Spam Control
My mail system is now useless unless I’m on a broadband connection to the mailserver, and even then it’s pretty badly bogged down. And it’s all due to spam, roughly 50 thousand messages in the last month.
And that 50,000 messages is after spamcop’s realtime block list and spamassassin discarding anything over a 5 before it gets delivered to my mailbox in the first place.
I don’t think spamcop’s blacklist is actually making a difference — in the last 5 days of mail logs, I’m seeing 18000 rejected connections, while I’ve still seen 2000 spams a day getting to my account. I’m pretty sure that the spammers are using multiple trojaned proxy servers, and they just try untill they get through.
It’s not as bad as it could be, since I do have a reasonably good client side filter that keeps all but 10 or 20 of those a day out of my inbox, so I don’t have to individually delete them. But all of them have to be delivered and download, and that’s a real pain. And why it’s now useless to connecto to my mail on anything but a fast network. GPRS is right out.
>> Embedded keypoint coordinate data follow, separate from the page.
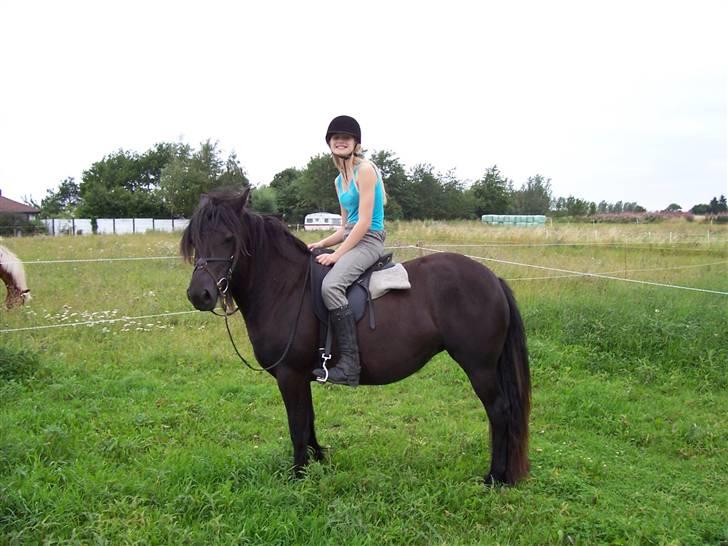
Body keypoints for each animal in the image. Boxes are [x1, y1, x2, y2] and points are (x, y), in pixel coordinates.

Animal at [182, 190, 531, 485]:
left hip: (479, 366)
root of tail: (493, 279)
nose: (200, 294)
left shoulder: (289, 375)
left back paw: (496, 478)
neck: (287, 288)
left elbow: (297, 425)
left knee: (499, 412)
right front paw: (318, 460)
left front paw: (298, 475)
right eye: (196, 239)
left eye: (229, 238)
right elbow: (308, 420)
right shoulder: (302, 377)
To be honest, some of this is my fault, as I have a combination of issues that makes it a little more difficult than average to kill the spam. First, I’m running all my mail through a virus filter and spam assassin before address verification. That means postfix, the front end MTA, has the same problem that usually happens with backup mx machines: it has to accept the mail, process it, then deal with addressing. That’s not a problem with well addressed mail, but when there’s a dictionary attack on your domain, it’s not a pretty sight.
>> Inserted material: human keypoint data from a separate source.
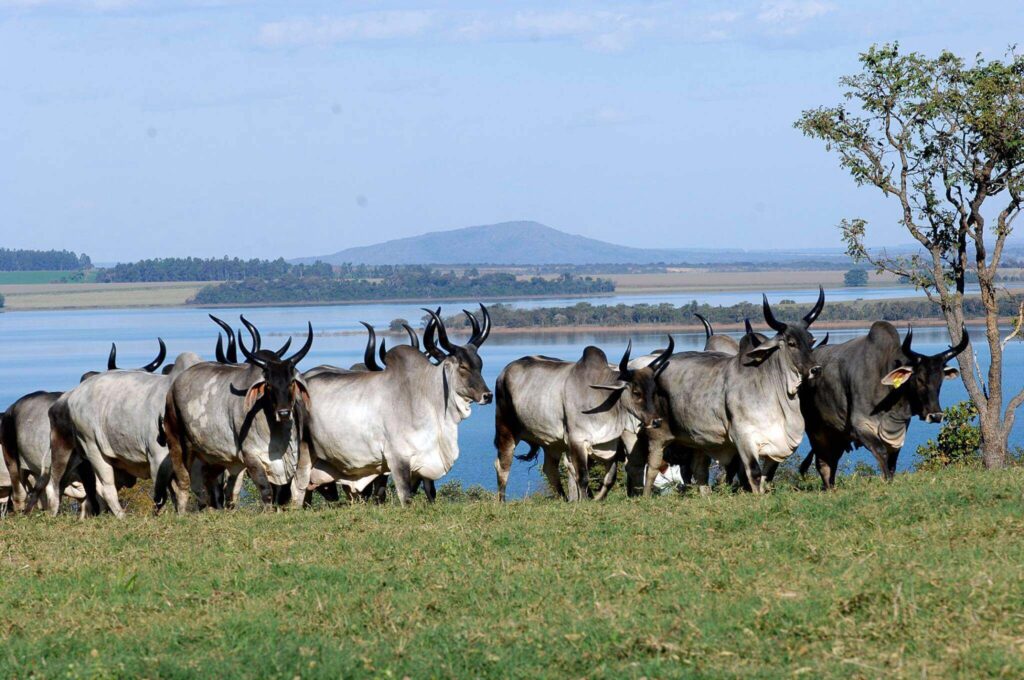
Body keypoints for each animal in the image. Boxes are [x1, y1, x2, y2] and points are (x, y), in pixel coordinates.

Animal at [161, 321, 313, 512]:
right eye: (268, 384)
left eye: (291, 381)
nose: (284, 412)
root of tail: (173, 387)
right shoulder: (251, 456)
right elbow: (265, 488)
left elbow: (281, 492)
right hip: (179, 445)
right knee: (180, 482)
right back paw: (181, 512)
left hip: (213, 456)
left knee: (208, 481)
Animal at [493, 337, 671, 501]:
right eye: (636, 392)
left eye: (654, 391)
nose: (656, 421)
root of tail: (504, 372)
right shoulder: (577, 440)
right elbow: (583, 477)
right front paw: (585, 501)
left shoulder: (609, 445)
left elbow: (610, 477)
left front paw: (597, 498)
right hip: (506, 430)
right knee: (502, 465)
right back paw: (502, 501)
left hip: (552, 442)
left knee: (550, 469)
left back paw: (563, 499)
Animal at [634, 288, 827, 497]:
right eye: (791, 343)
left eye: (810, 340)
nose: (816, 369)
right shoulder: (744, 437)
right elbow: (754, 473)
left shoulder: (775, 444)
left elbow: (767, 475)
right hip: (657, 435)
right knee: (652, 468)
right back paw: (646, 497)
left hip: (698, 440)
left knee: (699, 470)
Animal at [774, 323, 966, 489]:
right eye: (919, 378)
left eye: (940, 380)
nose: (935, 415)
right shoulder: (861, 426)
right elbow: (881, 453)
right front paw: (887, 482)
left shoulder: (897, 434)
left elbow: (892, 462)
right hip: (817, 431)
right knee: (823, 463)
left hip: (837, 435)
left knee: (832, 461)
Second, I have a catchall email address, and I’ve been using it. So I don’t actually know which addresses are valid and which ones aren’t. I have a pretty good idea, but they’re not exactly all in code anywhere.
Third, this interacts really badly with spammers. I suspect that their adaptive proxy attack mechanisim records when an address has been accepted for delivery, so that they can refine their dictionary attacks for the next run. So the first attack probably added thousands of addresses in my domain to their lists, which they retry with annoying regularity.
However, there is a resolution. I have recently updated postfix to a version that allows delegation of address policy to permit greylisting. So I can delegate to a script to check for: known emails that I use from the wildcard domain, addresses from the backend mailserver, and most importantly, some spamtrap email addresses. If they’re good, I can accept them, if they’re bad, I can drop the whole connection. With Feeling.